## DOCUMENT EXTRACT
I'll try to verify those layouts next week and clarify paddings and byte & field order. Until then you can read those articles as a temporarily solution: https://msdn.microsoft.com/en-us/library/system.runtime.interopservices.layoutkind(v=vs.110).aspx https://msdn.microsoft.com/en-us/library/system.runtime.interopservices.structlayoutattribute.pack%28v=vs.110%29.aspx

BoomBrush commented 7 years ago

I got it working, I was just searching for the wrong terms. Massive THANK YOU to mungewell though, as I started looking into those modules and used his example in my code. A bit sad that my solution won't work anymore if you change how the API works. If you add some examples in languages other than C++ (like Python) including the necessary librarys nd such, that would be brilliant.

balukin commented 7 years ago

A bit sad that my solution won't work anymore if you change how the API works

It will work, we'll keep old endpoints accessible. New plugins will use new serialization specs but old ones will work fine.

mungewell commented 7 years ago

Hi, I can work either way (Int32, or Byte padded to 4 bytes). Have to experiment when the new API comes out.

For reference my example script is here: https://github.com/mungewell/pyPSVR/tree/master/example3_vridgeapi

BoomBrush commented 7 years ago

That is pretty much an exact copy of what I've been doing for the last 5 hours. I'm actually working on my own room scale VR setup. Using ps3eye cameras I will calculate my position in the room then give that information to Vridge. Read more about it here: https://www.reddit.com/r/vridge/comments/673ssi/

mungewell commented 7 years ago

Very interesting! That's pretty much exactly what I'm doing with the PSVR... what do they say about great minds? ;-)

## PROBLEM TO WORK ON
Carry on the comment thread about the VRidge API from the point where it stops. The listing that comes next isn't needed for this.

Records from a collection
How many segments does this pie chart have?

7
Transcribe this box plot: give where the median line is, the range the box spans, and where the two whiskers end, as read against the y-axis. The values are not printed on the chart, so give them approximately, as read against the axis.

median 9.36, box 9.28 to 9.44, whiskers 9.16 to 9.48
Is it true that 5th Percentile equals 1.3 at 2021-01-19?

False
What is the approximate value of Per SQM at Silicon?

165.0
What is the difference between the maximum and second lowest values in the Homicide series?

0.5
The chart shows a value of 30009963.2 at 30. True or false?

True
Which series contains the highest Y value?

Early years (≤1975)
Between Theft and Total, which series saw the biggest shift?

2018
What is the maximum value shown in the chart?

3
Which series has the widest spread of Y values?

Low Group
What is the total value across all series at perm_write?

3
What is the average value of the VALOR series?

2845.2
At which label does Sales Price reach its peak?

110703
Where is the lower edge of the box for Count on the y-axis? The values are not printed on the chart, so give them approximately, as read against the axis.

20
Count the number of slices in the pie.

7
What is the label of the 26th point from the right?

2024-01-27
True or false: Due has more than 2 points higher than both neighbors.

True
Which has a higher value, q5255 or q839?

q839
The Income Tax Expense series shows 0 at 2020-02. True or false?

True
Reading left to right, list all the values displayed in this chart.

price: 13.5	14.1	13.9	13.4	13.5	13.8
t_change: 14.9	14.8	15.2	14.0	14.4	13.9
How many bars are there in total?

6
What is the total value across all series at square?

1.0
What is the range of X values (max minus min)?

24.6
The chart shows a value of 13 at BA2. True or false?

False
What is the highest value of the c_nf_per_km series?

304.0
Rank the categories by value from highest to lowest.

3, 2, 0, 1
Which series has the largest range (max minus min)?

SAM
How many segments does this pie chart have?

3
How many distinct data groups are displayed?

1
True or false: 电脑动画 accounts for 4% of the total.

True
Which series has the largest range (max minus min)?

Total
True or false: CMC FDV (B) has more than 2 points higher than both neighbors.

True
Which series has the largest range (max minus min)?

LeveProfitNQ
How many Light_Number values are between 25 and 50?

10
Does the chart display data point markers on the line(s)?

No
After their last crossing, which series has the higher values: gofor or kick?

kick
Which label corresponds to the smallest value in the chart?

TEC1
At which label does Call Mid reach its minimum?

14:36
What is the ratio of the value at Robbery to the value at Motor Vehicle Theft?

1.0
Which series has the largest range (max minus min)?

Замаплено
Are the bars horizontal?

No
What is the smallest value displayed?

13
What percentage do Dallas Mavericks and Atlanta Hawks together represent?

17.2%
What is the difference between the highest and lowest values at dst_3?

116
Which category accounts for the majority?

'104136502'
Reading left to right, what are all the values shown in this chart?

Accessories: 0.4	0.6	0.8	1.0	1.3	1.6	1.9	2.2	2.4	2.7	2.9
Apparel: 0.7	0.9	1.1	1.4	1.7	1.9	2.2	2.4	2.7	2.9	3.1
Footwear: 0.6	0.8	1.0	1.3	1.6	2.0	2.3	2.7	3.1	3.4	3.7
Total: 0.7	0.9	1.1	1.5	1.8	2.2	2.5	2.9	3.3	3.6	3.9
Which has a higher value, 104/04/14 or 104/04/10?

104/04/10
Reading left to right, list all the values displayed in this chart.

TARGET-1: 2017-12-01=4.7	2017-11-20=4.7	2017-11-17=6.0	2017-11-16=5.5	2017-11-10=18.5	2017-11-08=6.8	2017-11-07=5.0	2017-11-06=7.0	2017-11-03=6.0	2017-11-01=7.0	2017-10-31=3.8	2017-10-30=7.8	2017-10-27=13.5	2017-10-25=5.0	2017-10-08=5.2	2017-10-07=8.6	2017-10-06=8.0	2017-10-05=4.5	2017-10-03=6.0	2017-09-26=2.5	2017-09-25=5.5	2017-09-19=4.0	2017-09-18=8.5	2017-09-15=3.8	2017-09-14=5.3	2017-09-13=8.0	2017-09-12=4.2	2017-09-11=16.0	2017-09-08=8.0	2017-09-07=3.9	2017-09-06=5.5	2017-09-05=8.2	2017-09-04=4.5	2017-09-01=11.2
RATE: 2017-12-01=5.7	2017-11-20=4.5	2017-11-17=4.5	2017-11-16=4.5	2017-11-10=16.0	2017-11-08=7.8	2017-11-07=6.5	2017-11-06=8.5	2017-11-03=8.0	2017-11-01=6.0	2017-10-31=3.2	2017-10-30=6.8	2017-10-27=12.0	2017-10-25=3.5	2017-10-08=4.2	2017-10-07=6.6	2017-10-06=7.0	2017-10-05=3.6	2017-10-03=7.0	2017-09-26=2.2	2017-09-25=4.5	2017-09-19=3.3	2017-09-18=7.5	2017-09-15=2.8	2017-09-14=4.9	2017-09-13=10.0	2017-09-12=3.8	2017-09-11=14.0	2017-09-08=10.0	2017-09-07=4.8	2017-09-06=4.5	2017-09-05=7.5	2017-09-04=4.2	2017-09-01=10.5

## EXPECTED OUTPUT
What are you using for markers on the phone/headset. I did some experimentation with DataMatrix and April tags - see 'example1' in the same repo.

I have a copy of clips here: https://youtu.be/OpAQQPBD7jk https://youtu.be/fcf8Qy-Vcgo

BoomBrush commented 7 years ago

I'm not using a marker. I plan to use 4 or 5 PS3Eye cameras all with their IR blocking filters removed and with IR pass filters applied so that they only see IR. Then, each camera will be tracking a pingpong ball on top of my head. The ping pong ball has an infrared LED in the middle of it causing it to light up to the cameras. So I made some software which looks at the PS3Eye cameras and using blob detection gets the X,Y of the ping pong ball. Each camera is connected to a separate computer (yes a lot of spare laptops!) and sends the X,Y location over the network to a central computer. Then, software on that computer (I didnt write this software) takes all the X,Y points and after some calibration will do some fancy matrix math and produce a single X,Y,Z point. Then, my vridge program I just made about the same time you did sends this X,Y,Z to Vridge to use for it's positional information.

At least that is the plan. I can't test it right now because it's day and the window in my room is letting too much light in (even with blinds fully closed) so the software is having issues with the blob detection. Since theres a lot of light everywhere in the room from the sun, random objects light up and the camera can't tell the difference. I tried to make it select only the biggest blob but that didn't help.

If I actually get this working I will drop a video and release all my code for it.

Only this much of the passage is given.